Terminado el entrenamiento. Muhammad se duchó y le dijo a su entrenador que harían una visita. Manejaron varias horas y llegaron donde el niño enfermo. El pequeño, un rubio pre púber, no podía dejar de llorar de lo contento. El enorme Ali, la leyenda viviente, estaba visitándolo. Con la resolución de quién no conoció imposibles, le dijo: «Escucha, muchacho: yo voy a derrotar a Foreman y tú vas a derrotar al cáncer. Te prometo que así será. ¿Está claro?». El chico asintió.

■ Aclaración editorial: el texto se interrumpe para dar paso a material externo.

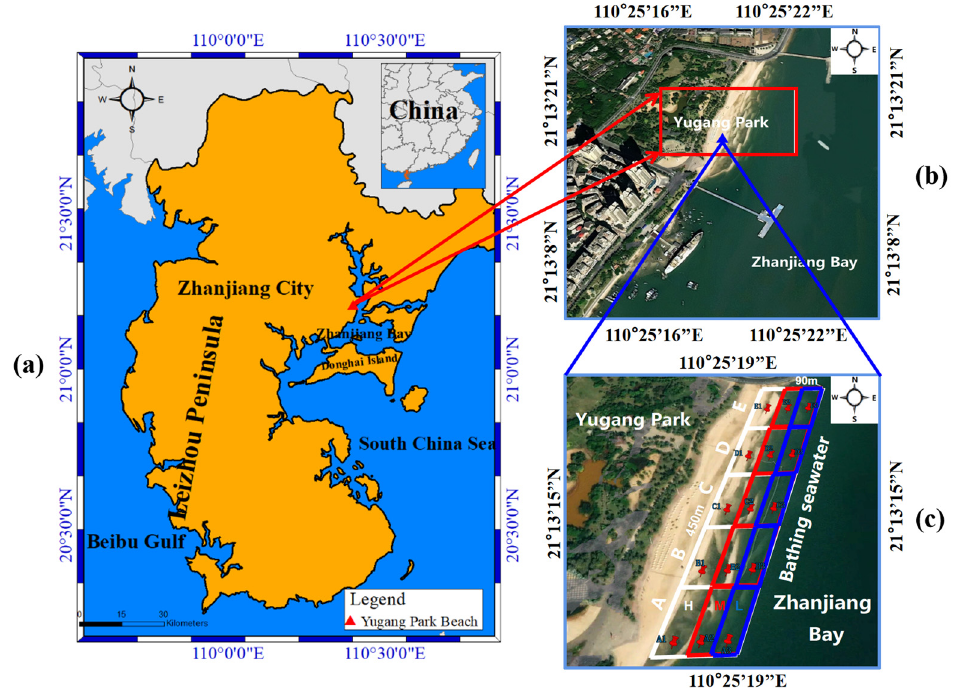
Figure 1. Geographical location of Zhanjiang Bay (ZJB) ( a ), Yugang Park Beach (YPB) ( b ), and de- tailed information of the bathing seawater sampling stations (H: high tide, M: mid tide, L: low tide) ( c ).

Muhammad Ali, nacido bajo el nombre de Cassius Marcellus Clay, Jr., recordaría acaso en ese niño al pequeño que él mismo fue en Kentucky, cuando le robaron su bicicleta. Tenía 12 años. Corrió y corrió para atrapar al ladrón; hasta que un policía le dijo que debía aprender a boxear si quería lograr justicia. Y así lo hizo. Antes de esa edad ya había conocido el racismo, cuando le negaron un vaso de agua en un restaurante por ser negro. Al crecer la vida le pondría gruesos muros. Tomando el nombre de Muhammad Ali, dejando el que le dieron sus padres —no lo consideraba el nombre de una persona libre y ya se había convertido al Islam—, el boxeador tumbó cada muralla que se le puso al frente. Allí estaba ahora, preparándose para pelear por tercera vez por la corona máxima de los pesos pesados, contra un rival invencible y brutalmente fuerte. Nadie le duraba más de tres rounds a Foreman.
Días previos a la pelea, el padre del muchachito llama al equipo de Ali. Su hijo había empeorado. Ali fue donde el chico. «¿Acaso no te dije que ibas a vencer al cáncer y yo a Foreman?», le increpó. El pequeño, pálido y con la piel en los huesos, le contestó desde el fondo de sus ojos enfermos: «No, Muhammad. Pronto voy a conocer a Dios, y le diré que soy amigo de Muhammad Ali«.
El boxeador cumplió en parte su promesa. En épico combate en Zaire derrotó al gigante George Foreman. Pero el niño murió antes de la pelea. Solo Dios sabe que logró hacerse amigo del gran Muhammad Ali.
Ese fue Ali. No solo se inscribió en la historia como el boxeador más grande de todos los tiempos, sino que dejó un legado de lucha, rebeldía y coraje. Se enfrentó en carne propia al racismo, le dijo no a la guerra y apoyó causas justas como la soberanía del pueblo Palestino. ‘Assalam Aleikum’, Muhammad, donde quiera que estés.